Before I expand ABC, let's take a step back to understand how behavior happens. In the Fogg Behavior Model, BJ explains that for any behavior to happen, Motivation, Ability, and a Prompt need to converge at the same time. The written version of the model is B=MAP.
With that background, let's move to the 3 ingredients of the Tiny Habits Recipe (the ABC).
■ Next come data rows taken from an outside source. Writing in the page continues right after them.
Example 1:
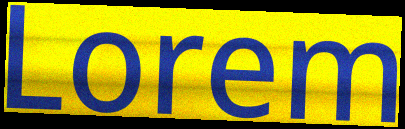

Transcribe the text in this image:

Lorem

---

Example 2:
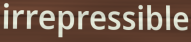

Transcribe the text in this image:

irrepressible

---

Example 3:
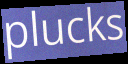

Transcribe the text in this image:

plucks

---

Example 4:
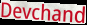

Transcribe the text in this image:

Devchand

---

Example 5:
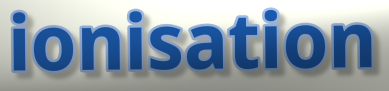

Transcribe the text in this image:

ionisationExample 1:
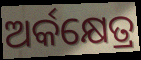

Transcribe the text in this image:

ଅର୍କକ୍ଷେତ୍ର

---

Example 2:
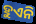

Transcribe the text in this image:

ହୁଏନି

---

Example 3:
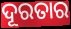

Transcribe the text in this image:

ଦୂରତାର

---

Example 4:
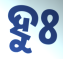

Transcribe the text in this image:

ହୁଃ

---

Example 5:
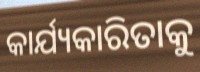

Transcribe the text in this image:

କାର୍ଯ୍ୟକାରିତାକୁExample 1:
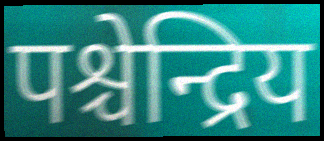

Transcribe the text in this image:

पश्चेन्द्रिय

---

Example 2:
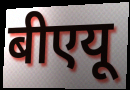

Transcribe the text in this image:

बीएयू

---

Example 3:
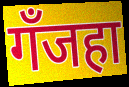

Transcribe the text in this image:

गँजहा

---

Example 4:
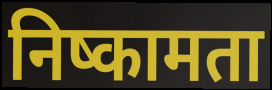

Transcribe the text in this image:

निष्कामता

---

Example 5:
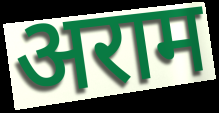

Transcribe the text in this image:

अराम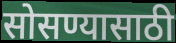
सोसण्यासाठीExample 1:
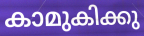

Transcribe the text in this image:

കാമുകിക്കു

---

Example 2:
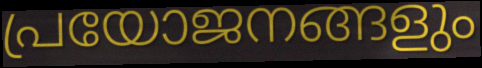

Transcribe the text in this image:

പ്രയോജനങ്ങളും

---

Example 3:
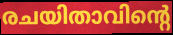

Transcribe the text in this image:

രചയിതാവിന്റെ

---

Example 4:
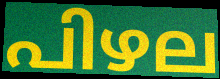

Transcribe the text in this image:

പിഴല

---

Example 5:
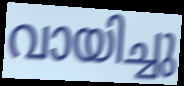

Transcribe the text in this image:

വായിച്ചു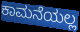
ಕಾಮನೆಯಲ್ಲ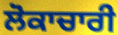
ਲੋਕਾਚਾਰੀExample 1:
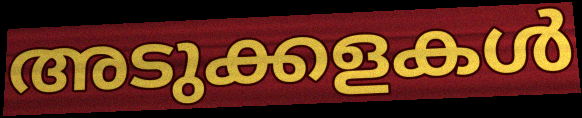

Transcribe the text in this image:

അടുക്കളകൾ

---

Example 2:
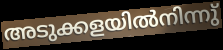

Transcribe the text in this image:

അടുക്കളയിൽനിന്നു്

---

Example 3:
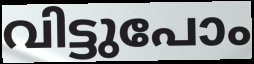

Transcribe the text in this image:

വിട്ടുപോം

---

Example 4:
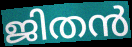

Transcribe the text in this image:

ജിതൻ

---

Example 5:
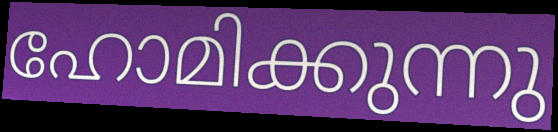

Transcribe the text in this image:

ഹോമിക്കുന്നു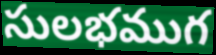
సులభముగ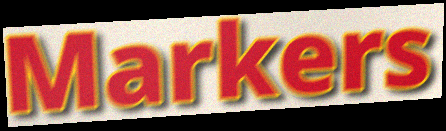
Markers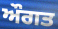
ਔਗਤ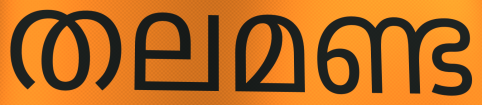
തലമണ്ട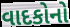
વાદકોનોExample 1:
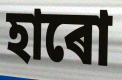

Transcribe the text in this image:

হাৰো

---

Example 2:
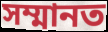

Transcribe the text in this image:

সম্মানত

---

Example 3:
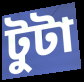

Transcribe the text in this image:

টুটা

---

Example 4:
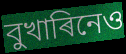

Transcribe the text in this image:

বুখাৰিনেও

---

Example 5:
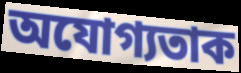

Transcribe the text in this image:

অযোগ্যতাকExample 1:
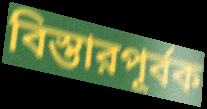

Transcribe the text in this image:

বিস্তারপূর্বক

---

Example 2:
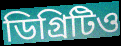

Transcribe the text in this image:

ডিগ্রিটিও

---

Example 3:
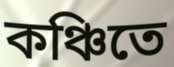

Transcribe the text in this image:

কঞ্চিতে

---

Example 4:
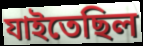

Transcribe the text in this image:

যাইতেছিল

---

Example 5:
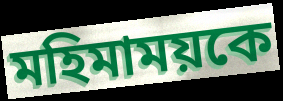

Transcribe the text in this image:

মহিমাময়কেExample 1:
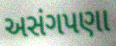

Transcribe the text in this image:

અસંગપણા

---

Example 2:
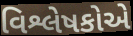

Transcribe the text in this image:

વિશ્લેષકોએ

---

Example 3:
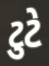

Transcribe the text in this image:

ટુટે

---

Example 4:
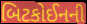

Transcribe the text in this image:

બિટકોઈનની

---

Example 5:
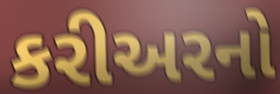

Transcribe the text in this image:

કરીઅરનો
Anchor (moment): The anchor serves as the prompt. It's what will remind you to do the new behavior. BJ says that the best prompts are action prompts i.e. behaviors that you already do. Simply put, you piggy back a new behavior that you want to start after an existing behavior that you already do. This is the greatest hack for habit formation.
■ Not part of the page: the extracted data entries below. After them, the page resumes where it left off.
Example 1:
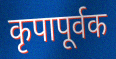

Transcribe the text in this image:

कृपापूर्वक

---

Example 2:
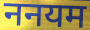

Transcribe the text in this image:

ननयम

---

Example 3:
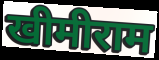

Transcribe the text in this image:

खीमीराम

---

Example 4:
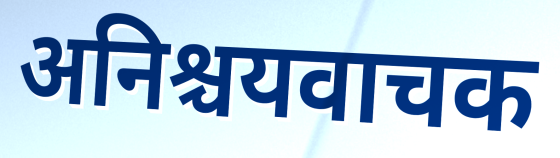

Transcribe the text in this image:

अनिश्चयवाचक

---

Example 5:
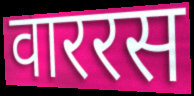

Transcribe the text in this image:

वाररसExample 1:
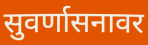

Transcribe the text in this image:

सुवर्णासनावर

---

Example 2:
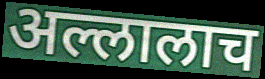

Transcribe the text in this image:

अल्लालाच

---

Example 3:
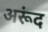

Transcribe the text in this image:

अरूंद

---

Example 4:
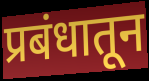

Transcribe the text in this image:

प्रबंधातून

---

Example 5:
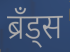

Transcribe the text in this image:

ब्रँड्स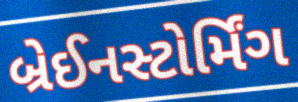
બ્રેઈનસ્ટોર્મિંગ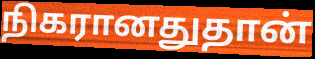
நிகரானதுதான்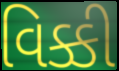
વિક્કી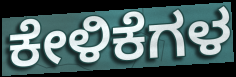
ಕೇಳಿಕೆಗಳ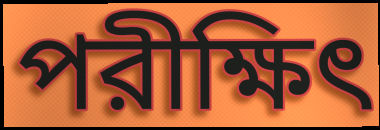
পরীক্ষিৎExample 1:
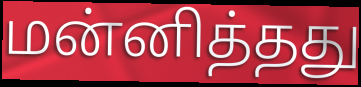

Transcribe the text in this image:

மன்னித்தது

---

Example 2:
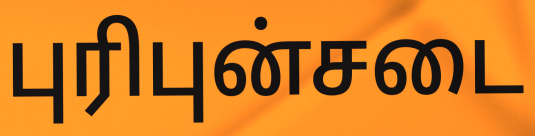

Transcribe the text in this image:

புரிபுன்சடை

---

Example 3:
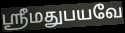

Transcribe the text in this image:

ஸ்ரீமதுபயவே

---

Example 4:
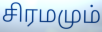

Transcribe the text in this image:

சிரமமும்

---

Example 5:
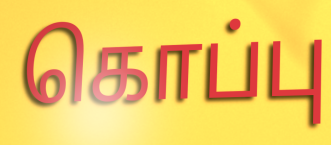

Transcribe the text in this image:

கொப்பு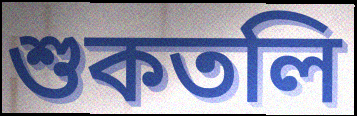
শুকতলিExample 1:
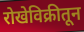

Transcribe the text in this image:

रोखेविक्रीतून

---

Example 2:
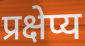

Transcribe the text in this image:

प्रक्षेप्य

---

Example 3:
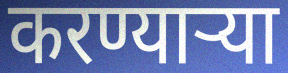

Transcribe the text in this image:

करण्यार्‍या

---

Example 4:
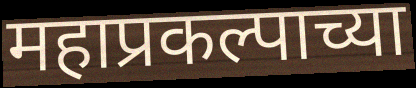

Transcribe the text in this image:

महाप्रकल्पाच्या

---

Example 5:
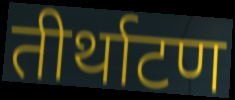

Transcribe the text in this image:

तीर्थाटण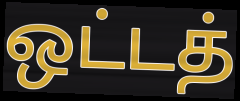
ஒட்டத்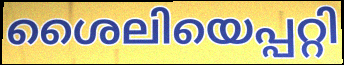
ശൈലിയെപ്പറ്റിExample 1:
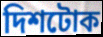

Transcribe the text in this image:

দিশটোক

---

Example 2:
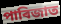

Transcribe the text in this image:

পাৰিজাত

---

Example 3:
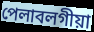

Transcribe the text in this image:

পেলাবলগীয়া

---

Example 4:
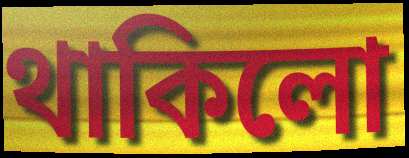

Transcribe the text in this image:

In my case, I wanted to start reading more, so I decided to read after having lunch.
(Tiny) Behavior: This second ingredient is the new behavior that you want to start. What you need to remember is to keep it really tiny and easy. BJ recommends that the tiny behavior should be something you can do in about 30 seconds or less. If you want a behavior to sustain over time, the scalable way to do that is to start tiny. So resist the all or nothing temptation.
I started by reading 2 pages of a book.
Celebration - This is the (not so) secret ingredient of habit formation. It is something you do to create a positive feeling inside of yourself. In Tiny Habits parlance, we call it 'shine'. This could be: doing a fist pump, saying 'YES!', dancing to your favorite song, or just smiling. Choose what works for you.
I celebrate with my hands raised and say YES!
This is what my Tiny Habits Recipe for reading looked like - After I put my plate away post lunch, I will read 2 pages of a book.
I've read 13 books from the time I started mid-last year. And this number doesn’t include the books I've read on Kindle or listened to on Audible.
Which positive habit do you want to start?